After performing methylation analysis on the genetic makeup of a group of patients, researchers discovered that breast mucinous tumors exhibit a distinct methylation pattern compared to normal breast tissue and similar tumors.
A group of Australian scientists has identified new biomarkers for mucinous breast tumors, opening up new possibilities for treating patients with these rare and hard-to-diagnose breast tumors.
Women should undergo regular screening to detect breast cancer early. (Photo: Getty Images)
In a study published on February 1 in the Journal of Pathology, scientists at the Garvan Institute of Medical Research improved a DNA methylation machine to differentiate mucinous breast tumors from other types of tumors.
Comprising less than 1% of all breast cancer cases, mucinous tumors are mostly benign, yet 10% can be malignant. Due to limited understanding of the molecular structure of this rare tumor, current diagnostic methods primarily rely on tissue examination.
According to scientist Ruth Pidsley from the Garvan Institute and lead author of the study, the current method for diagnosing mucinous breast tumors involves analyzing cellular characteristics under a microscope. However, this technique can lead to misdiagnosis as a fibroepithelial tumor, sarcoma (a type of cancer that begins in the connective tissues), or atypical lobular carcinoma.
While these tumor types may appear similar, they exhibit different growth rates, prognosis, and treatment pathways.
Pidsley noted that an epigenetic approach focusing on analyzing DNA methylation patterns would provide new insights for traditional pathology studies.
After conducting whole-genome methylation analysis on a group of 33 patients, the research team found that mucinous breast tumors have a unique methylation process compared to normal breast tissue and similar tumor types.

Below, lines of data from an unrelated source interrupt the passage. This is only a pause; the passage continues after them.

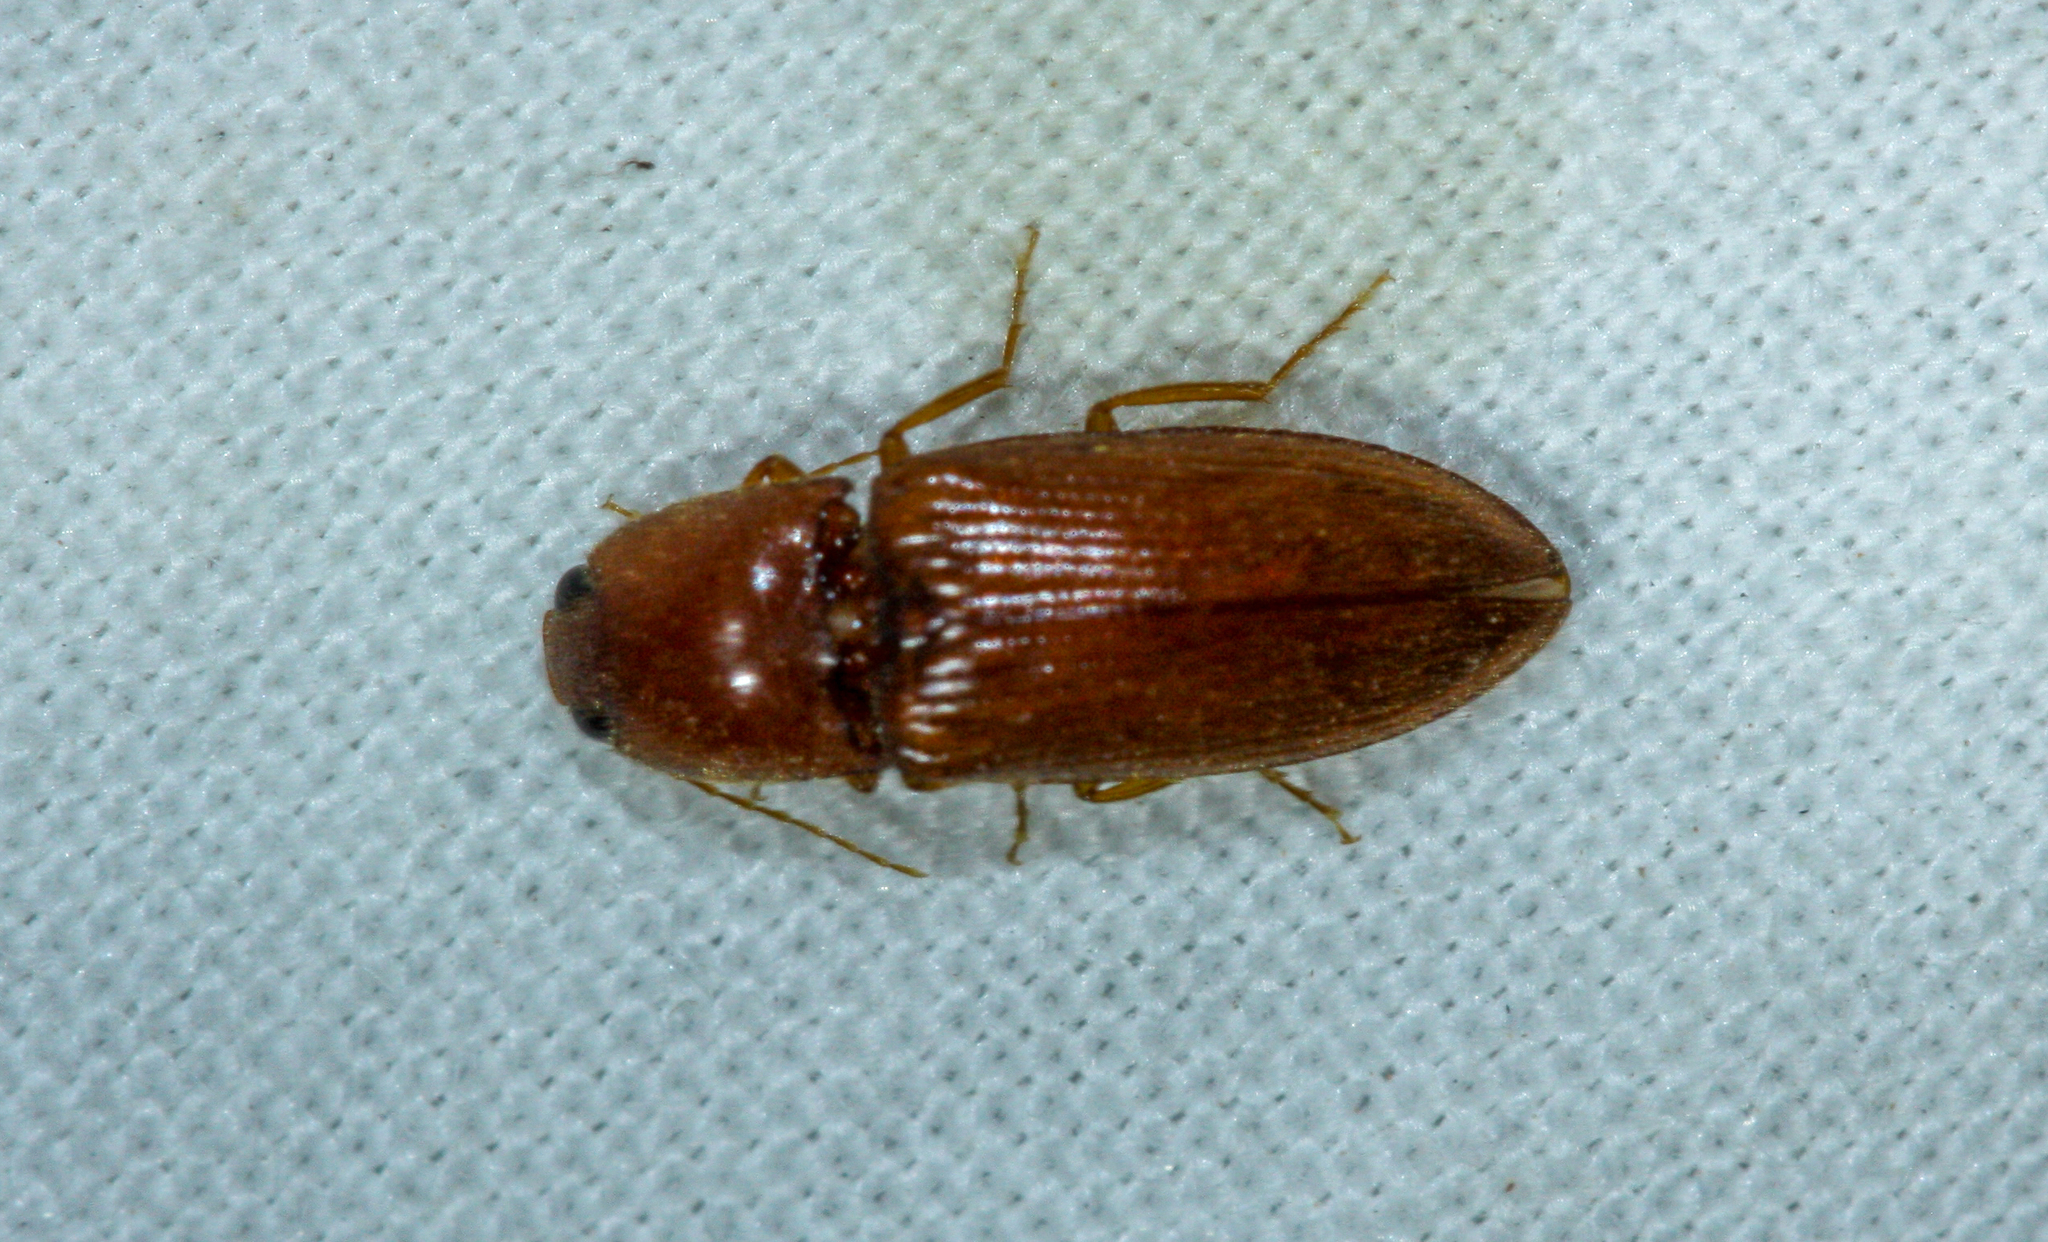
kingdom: Animalia
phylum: Arthropoda
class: Insecta
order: Coleoptera
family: Elateridae
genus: Esthesopus
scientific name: Esthesopus
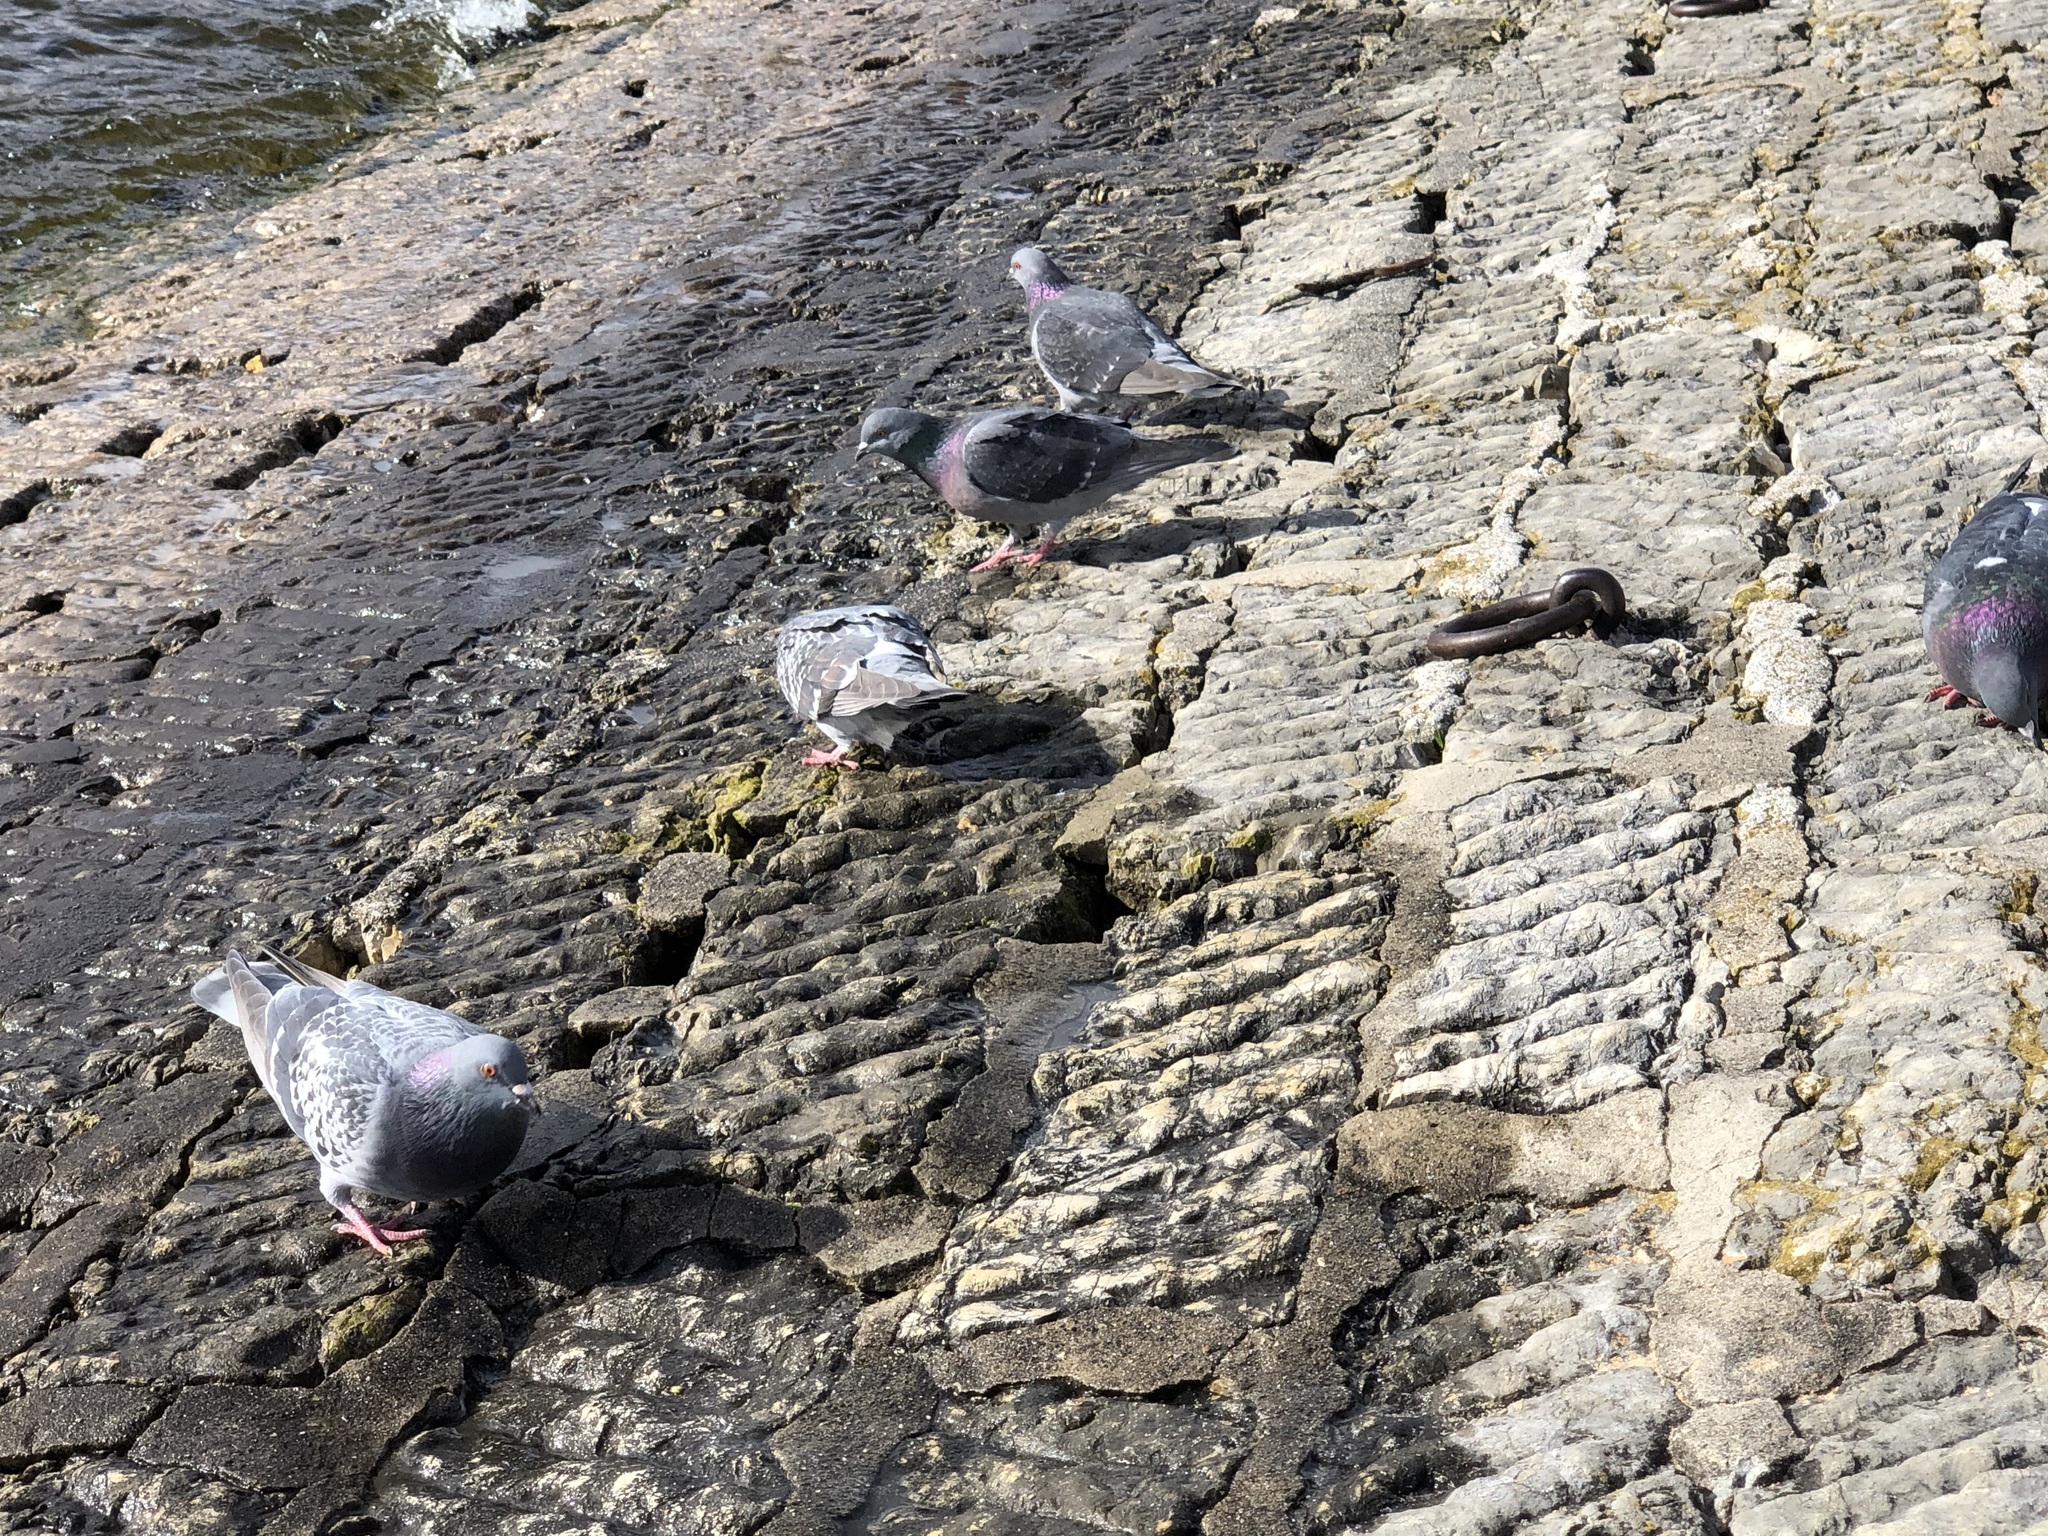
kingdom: Animalia
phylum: Chordata
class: Aves
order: Columbiformes
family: Columbidae
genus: Columba
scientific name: Columba livia
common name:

Additionally, they identified 53 different methylation regions that could be used to distinguish malignant mucinous breast tumors from benign cases, while also developing a machine learning algorithm for classification.
Scientist Susan Clark, co-author and head of the Cancer Epigenetics Laboratory at Garvan, stated that disruptions in the epigenetic process, such as DNA methylation patterns, serve as cancer identifiers. This signature can vary significantly among different cancer types.
According to this scientist, by leveraging advanced epigenetic technologies such as digital PCR methods using droplet systems, the next step will be to conduct sensitive epigenetic-based PCR tests to detect mucinous breast tumors.
In the future, this may become a standard method used in laboratories.